Rendered images with source text
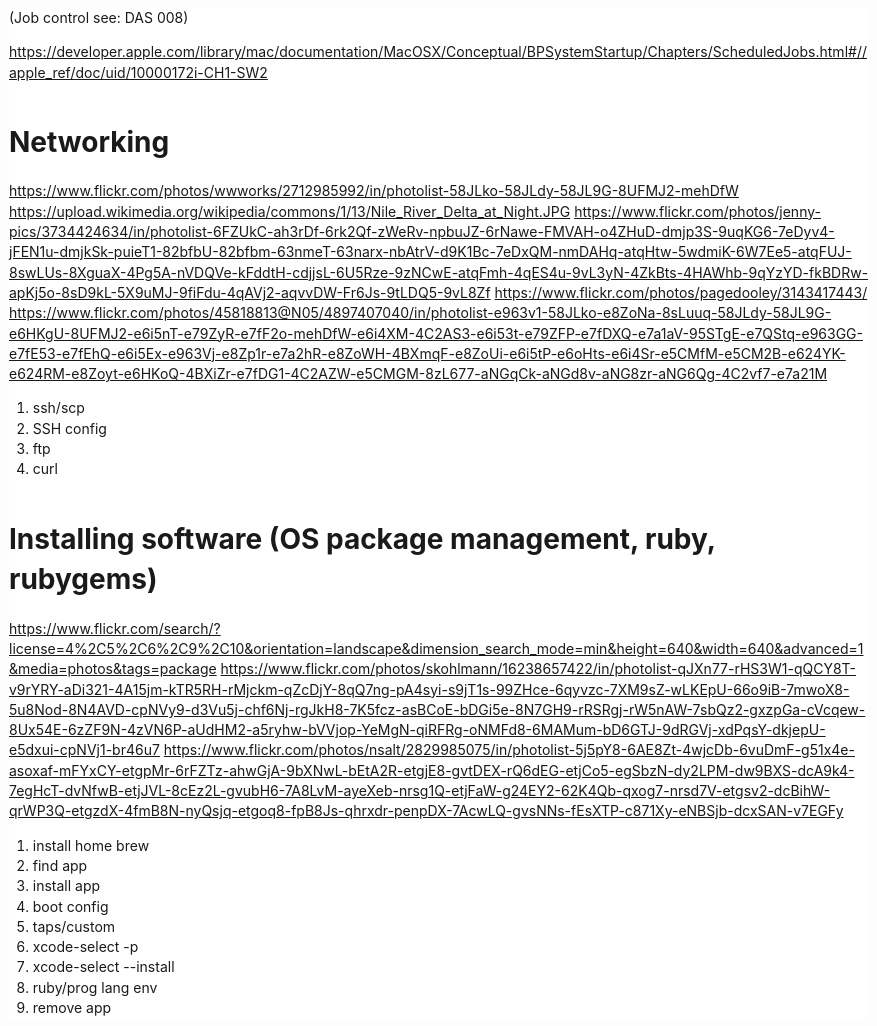   (Job control see: DAS 008)

  https://developer.apple.com/library/mac/documentation/MacOSX/Conceptual/BPSystemStartup/Chapters/ScheduledJobs.html#//apple_ref/doc/uid/10000172i-CH1-SW2

# Networking

  https://www.flickr.com/photos/wwworks/2712985992/in/photolist-58JLko-58JLdy-58JL9G-8UFMJ2-mehDfW
  https://upload.wikimedia.org/wikipedia/commons/1/13/Nile_River_Delta_at_Night.JPG
  https://www.flickr.com/photos/jenny-pics/3734424634/in/photolist-6FZUkC-ah3rDf-6rk2Qf-zWeRv-npbuJZ-6rNawe-FMVAH-o4ZHuD-dmjp3S-9uqKG6-7eDyv4-jFEN1u-dmjkSk-puieT1-82bfbU-82bfbm-63nmeT-63narx-nbAtrV-d9K1Bc-7eDxQM-nmDAHq-atqHtw-5wdmiK-6W7Ee5-atqFUJ-8swLUs-8XguaX-4Pg5A-nVDQVe-kFddtH-cdjjsL-6U5Rze-9zNCwE-atqFmh-4qES4u-9vL3yN-4ZkBts-4HAWhb-9qYzYD-fkBDRw-apKj5o-8sD9kL-5X9uMJ-9fiFdu-4qAVj2-aqvvDW-Fr6Js-9tLDQ5-9vL8Zf
  https://www.flickr.com/photos/pagedooley/3143417443/
  https://www.flickr.com/photos/45818813@N05/4897407040/in/photolist-e963v1-58JLko-e8ZoNa-8sLuuq-58JLdy-58JL9G-e6HKgU-8UFMJ2-e6i5nT-e79ZyR-e7fF2o-mehDfW-e6i4XM-4C2AS3-e6i53t-e79ZFP-e7fDXQ-e7a1aV-95STgE-e7QStq-e963GG-e7fE53-e7fEhQ-e6i5Ex-e963Vj-e8Zp1r-e7a2hR-e8ZoWH-4BXmqF-e8ZoUi-e6i5tP-e6oHts-e6i4Sr-e5CMfM-e5CM2B-e624YK-e624RM-e8Zoyt-e6HKoQ-4BXiZr-e7fDG1-4C2AZW-e5CMGM-8zL677-aNGqCk-aNGd8v-aNG8zr-aNG6Qg-4C2vf7-e7a21M

  1. ssh/scp
  1. SSH config
  1. ftp
  1. curl

# Installing software (OS package management, ruby, rubygems)

  https://www.flickr.com/search/?license=4%2C5%2C6%2C9%2C10&orientation=landscape&dimension_search_mode=min&height=640&width=640&advanced=1&media=photos&tags=package
  https://www.flickr.com/photos/skohlmann/16238657422/in/photolist-qJXn77-rHS3W1-qQCY8T-v9rYRY-aDi321-4A15jm-kTR5RH-rMjckm-qZcDjY-8qQ7ng-pA4syi-s9jT1s-99ZHce-6qyvzc-7XM9sZ-wLKEpU-66o9iB-7mwoX8-5u8Nod-8N4AVD-cpNVy9-d3Vu5j-chf6Nj-rgJkH8-7K5fcz-asBCoE-bDGi5e-8N7GH9-rRSRgj-rW5nAW-7sbQz2-gxzpGa-cVcqew-8Ux54E-6zZF9N-4zVN6P-aUdHM2-a5ryhw-bVVjop-YeMgN-qiRFRg-oNMFd8-6MAMum-bD6GTJ-9dRGVj-xdPqsY-dkjepU-e5dxui-cpNVj1-br46u7
  https://www.flickr.com/photos/nsalt/2829985075/in/photolist-5j5pY8-6AE8Zt-4wjcDb-6vuDmF-g51x4e-asoxaf-mFYxCY-etgpMr-6rFZTz-ahwGjA-9bXNwL-bEtA2R-etgjE8-gvtDEX-rQ6dEG-etjCo5-egSbzN-dy2LPM-dw9BXS-dcA9k4-7egHcT-dvNfwB-etjJVL-8cEz2L-gvubH6-7A8LvM-ayeXeb-nrsg1Q-etjFaW-g24EY2-62K4Qb-qxog7-nrsd7V-etgsv2-dcBihW-qrWP3Q-etgzdX-4fmB8N-nyQsjq-etgoq8-fpB8Js-qhrxdr-penpDX-7AcwLQ-gvsNNs-fEsXTP-c871Xy-eNBSjb-dcxSAN-v7EGFy

  1. install home brew
  1. find app
  1. install app
  1. boot config
  1. taps/custom
  1. xcode-select -p
  1. xcode-select --install
  1. ruby/prog lang env
  1. remove app
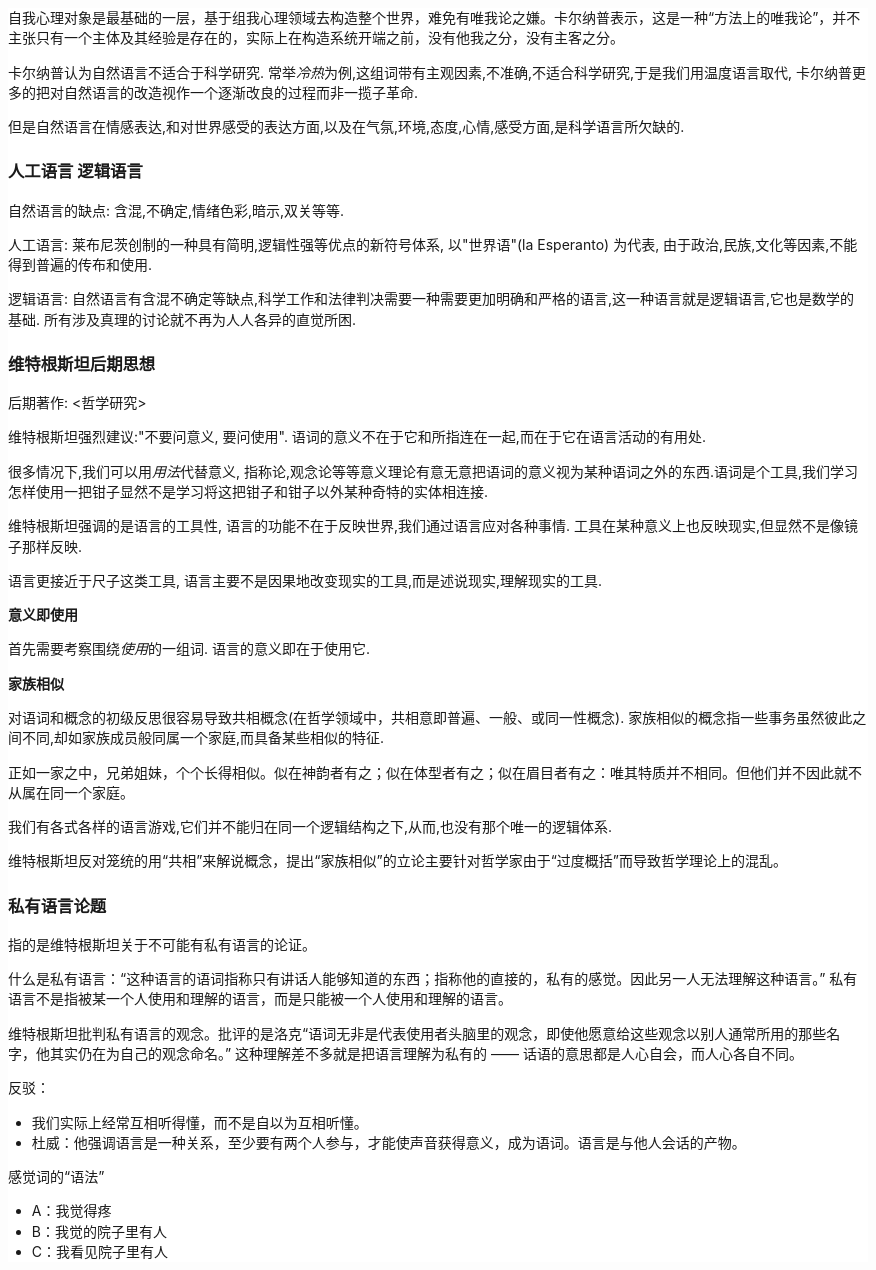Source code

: 自我心理对象是最基础的一层，基于组我心理领域去构造整个世界，难免有唯我论之嫌。卡尔纳普表示，这是一种“方法上的唯我论”，并不主张只有一个主体及其经验是存在的，实际上在构造系统开端之前，没有他我之分，没有主客之分。

卡尔纳普认为自然语言不适合于科学研究. 常举*冷热*为例,这组词带有主观因素,不准确,不适合科学研究,于是我们用温度语言取代, 卡尔纳普更多的把对自然语言的改造视作一个逐渐改良的过程而非一揽子革命.

但是自然语言在情感表达,和对世界感受的表达方面,以及在气氛,环境,态度,心情,感受方面,是科学语言所欠缺的.


### 人工语言 逻辑语言

自然语言的缺点: 含混,不确定,情绪色彩,暗示,双关等等.

人工语言: 莱布尼茨创制的一种具有简明,逻辑性强等优点的新符号体系, 以"世界语"(la Esperanto) 为代表, 由于政治,民族,文化等因素,不能得到普遍的传布和使用.

逻辑语言: 自然语言有含混不确定等缺点,科学工作和法律判决需要一种需要更加明确和严格的语言,这一种语言就是逻辑语言,它也是数学的基础. 所有涉及真理的讨论就不再为人人各异的直觉所困.

### 维特根斯坦后期思想

后期著作: <哲学研究>

维特根斯坦强烈建议:"不要问意义, 要问使用". 语词的意义不在于它和所指连在一起,而在于它在语言活动的有用处.

很多情况下,我们可以用*用法*代替意义, 指称论,观念论等等意义理论有意无意把语词的意义视为某种语词之外的东西.语词是个工具,我们学习怎样使用一把钳子显然不是学习将这把钳子和钳子以外某种奇特的实体相连接. 

维特根斯坦强调的是语言的工具性, 语言的功能不在于反映世界,我们通过语言应对各种事情. 工具在某种意义上也反映现实,但显然不是像镜子那样反映.

语言更接近于尺子这类工具, 语言主要不是因果地改变现实的工具,而是述说现实,理解现实的工具.

**意义即使用**

首先需要考察围绕*使用*的一组词. 语言的意义即在于使用它.

**家族相似**

对语词和概念的初级反思很容易导致共相概念(在哲学领域中，共相意即普遍、一般、或同一性概念). 家族相似的概念指一些事务虽然彼此之间不同,却如家族成员般同属一个家庭,而具备某些相似的特征.

正如一家之中，兄弟姐妹，个个长得相似。似在神韵者有之；似在体型者有之；似在眉目者有之：唯其特质并不相同。但他们并不因此就不从属在同一个家庭。

我们有各式各样的语言游戏,它们并不能归在同一个逻辑结构之下,从而,也没有那个唯一的逻辑体系.

维特根斯坦反对笼统的用“共相”来解说概念，提出“家族相似”的立论主要针对哲学家由于“过度概括”而导致哲学理论上的混乱。

### 私有语言论题

指的是维特根斯坦关于不可能有私有语言的论证。

什么是私有语言：“这种语言的语词指称只有讲话人能够知道的东西；指称他的直接的，私有的感觉。因此另一人无法理解这种语言。” 私有语言不是指被某一个人使用和理解的语言，而是只能被一个人使用和理解的语言。

维特根斯坦批判私有语言的观念。批评的是洛克“语词无非是代表使用者头脑里的观念，即使他愿意给这些观念以别人通常所用的那些名字，他其实仍在为自己的观念命名。” 这种理解差不多就是把语言理解为私有的 —— 话语的意思都是人心自会，而人心各自不同。

反驳：

* 我们实际上经常互相听得懂，而不是自以为互相听懂。
* 杜威：他强调语言是一种关系，至少要有两个人参与，才能使声音获得意义，成为语词。语言是与他人会话的产物。

感觉词的“语法”

* A：我觉得疼
* B：我觉的院子里有人
* C：我看见院子里有人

**Task description:**
In the records above, find each line with the string "package" and list it.

**Written response:**
# Installing software (OS package management, ruby, rubygems)
  https://www.flickr.com/search/?license=4%2C5%2C6%2C9%2C10&orientation=landscape&dimension_search_mode=min&height=640&width=640&advanced=1&media=photos&tags=package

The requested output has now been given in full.